In a move that could shift billions of Medicare dollars to teaching hospitals at the expense of small and rural facilities, a congressional advisory panel may recommend that Medicare nearly double the number of DRGs it uses to pay hospitals for inpatient care to beneficiaries.
The problem with the current system of 491 DRGs, according to the Medicare Payment Advisory Commission, is that it does not adequately reflect differences in the severity of patients' illnesses that occur within a single DRG, resulting in overpayments to some providers and underpayments to others. Using as many as 900 DRGs, however, would make the payment system more sensitive to those differences.
Such a proposal would shift billions of dollars from hospitals that treat simple cases, such as small and rural facilities, to hospitals that treat highly complex cases, such as teaching facilities.
Under the best scenario, rural hospitals as a whole would lose 1.5% of their total Medicare payments. Under the worst, they would lose 2.7%, and those that have fewer than 50 beds and receive no federal rural-health subsidies would lose 5.1%.
Teaching hospitals would gain between 0.2% and 0.5% under three scenarios outlined by MedPAC analysts.

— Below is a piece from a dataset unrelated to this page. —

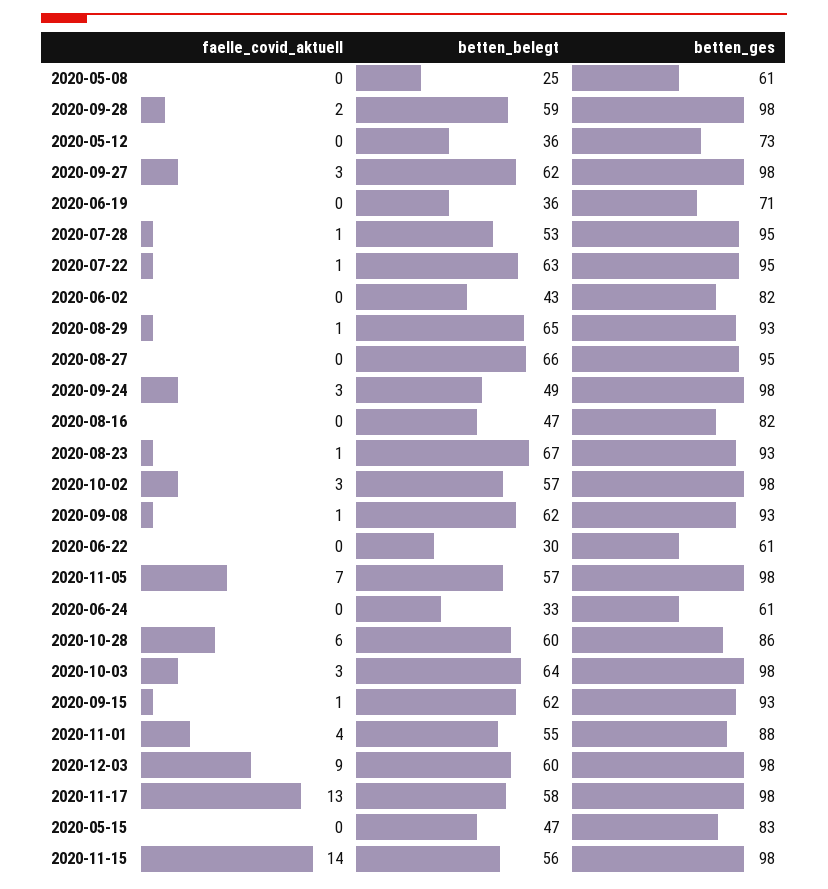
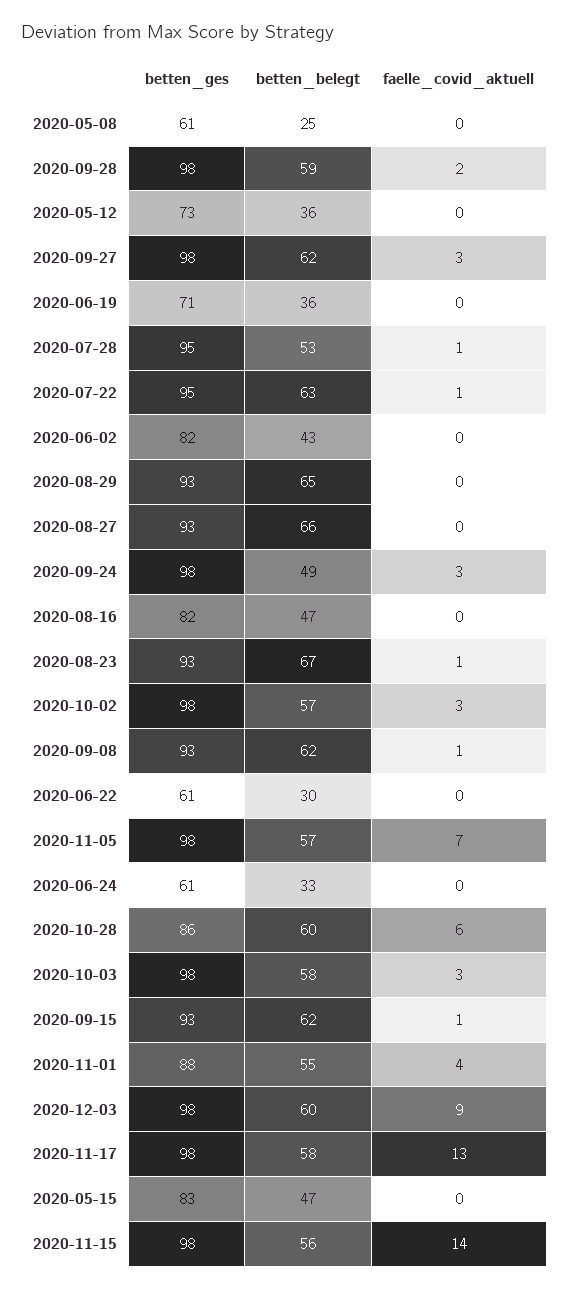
faelle_covid_aktuell, 2020-08-29: 1 -> 0
betten_ges, 2020-08-27: 95 -> 93
betten_belegt, 2020-10-03: 64 -> 58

MedPAC is aiming to make inpatient payments more accurate. Now each DRG encompasses a wide range of patients, for which hospitals receive roughly the same fee regardless of the severity of the patients' conditions.
"Something that has too much variance within a class overcompensates some and undercompensates others," said MedPAC Chairwoman Gail Wilensky.
As a result, the small and rural hospitals that can treat only less severe cases are overcompensated, and the large urban teaching facilities that have the expertise to treat more-severe cases are undercompensated.
The increase in the number of DRGs would allow for payments that are closer to hospitals' costs for more-severe and less-severe cases. As a result, the hospitals that tend to treat sicker patients, such as urban teaching facilities, would see increased payments, while those treating less-acute patients, such as smaller rural hospitals, would see decreased payments.
But Mary Wakefield, a MedPAC member and a rural health policy analyst at George Mason University in Fairfax, Va., raised some concerns about the redistributive effects.
"I think there are some categories of providers that need some protection," Wakefield said. "We need to say first, do no harm to those providers receiving those special protections."
National hospital groups are not commenting, although representatives said privately that the redistribution makes the proposal a politically tough sell at a time when rural providers are the cause celebre of the hospital industry's efforts to alleviate payment restraints imposed by the Balanced Budget Act of 1997.
The relief package passed last fall increased payments to rural hospitals by $800 million over five years and payments to teaching hospitals by $700 million over five years.
Kenneth Raske, president of the Greater New York Hospital Association, downplayed the impact of the potential redistribution. He said MedPAC is looking at several changes to payment policies that could offset the teaching hospitals' potential gains under the inpatient refinement. And the budget law is still trimming teaching hospitals' payments, he added.
"If we had to say what's the problem with New York hospitals, it's the (Balanced Budget Act)," Raske said.
He said the GNYHA's focus will be on increasing the payments that the budget law had reduced.
Rural hospital representatives said they hadn't seen MedPAC's proposals and weren't prepared to comment.
MedPAC is expected to recommend ways to refine payments in a report to be released in June. The report will address how to minimize the reimbursement shift caused by expanding the number of DRGs.